▸ **Directions**: If a line in the records below contains "await", copy that line.

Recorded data
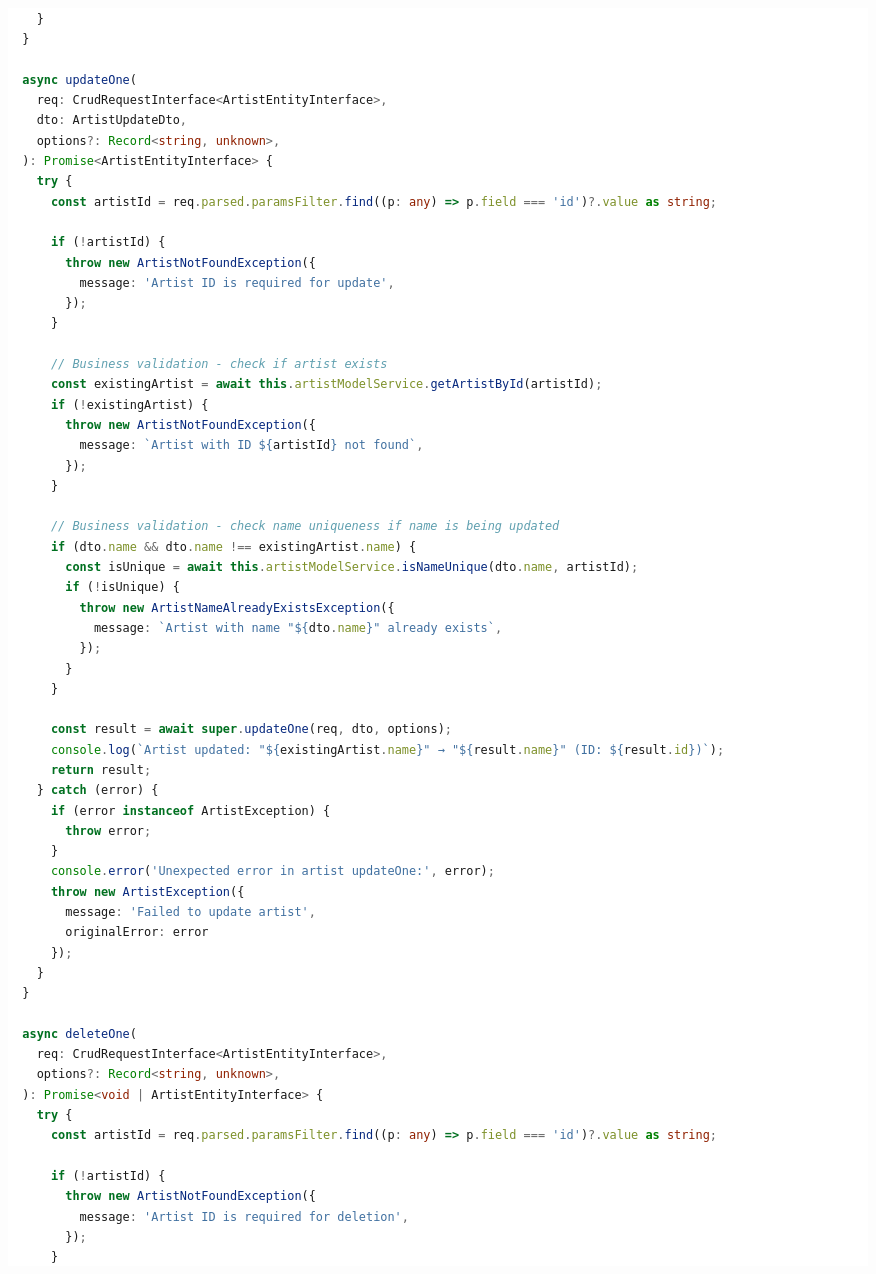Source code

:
 ```typescript
    }
  }

  async updateOne(
    req: CrudRequestInterface<ArtistEntityInterface>,
    dto: ArtistUpdateDto,
    options?: Record<string, unknown>,
  ): Promise<ArtistEntityInterface> {
    try {
      const artistId = req.parsed.paramsFilter.find((p: any) => p.field === 'id')?.value as string;
      
      if (!artistId) {
        throw new ArtistNotFoundException({
          message: 'Artist ID is required for update',
        });
      }

      // Business validation - check if artist exists
      const existingArtist = await this.artistModelService.getArtistById(artistId);
      if (!existingArtist) {
        throw new ArtistNotFoundException({
          message: `Artist with ID ${artistId} not found`,
        });
      }

      // Business validation - check name uniqueness if name is being updated
      if (dto.name && dto.name !== existingArtist.name) {
        const isUnique = await this.artistModelService.isNameUnique(dto.name, artistId);
        if (!isUnique) {
          throw new ArtistNameAlreadyExistsException({
            message: `Artist with name "${dto.name}" already exists`,
          });
        }
      }

      const result = await super.updateOne(req, dto, options);
      console.log(`Artist updated: "${existingArtist.name}" → "${result.name}" (ID: ${result.id})`);
      return result;
    } catch (error) {
      if (error instanceof ArtistException) {
        throw error;
      }
      console.error('Unexpected error in artist updateOne:', error);
      throw new ArtistException({
        message: 'Failed to update artist',
        originalError: error
      });
    }
  }

  async deleteOne(
    req: CrudRequestInterface<ArtistEntityInterface>,
    options?: Record<string, unknown>,
  ): Promise<void | ArtistEntityInterface> {
    try {
      const artistId = req.parsed.paramsFilter.find((p: any) => p.field === 'id')?.value as string;
      
      if (!artistId) {
        throw new ArtistNotFoundException({
          message: 'Artist ID is required for deletion',
        });
      }
```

▸ **Exercise response**:
      const existingArtist = await this.artistModelService.getArtistById(artistId);
        const isUnique = await this.artistModelService.isNameUnique(dto.name, artistId);
      const result = await super.updateOne(req, dto, options);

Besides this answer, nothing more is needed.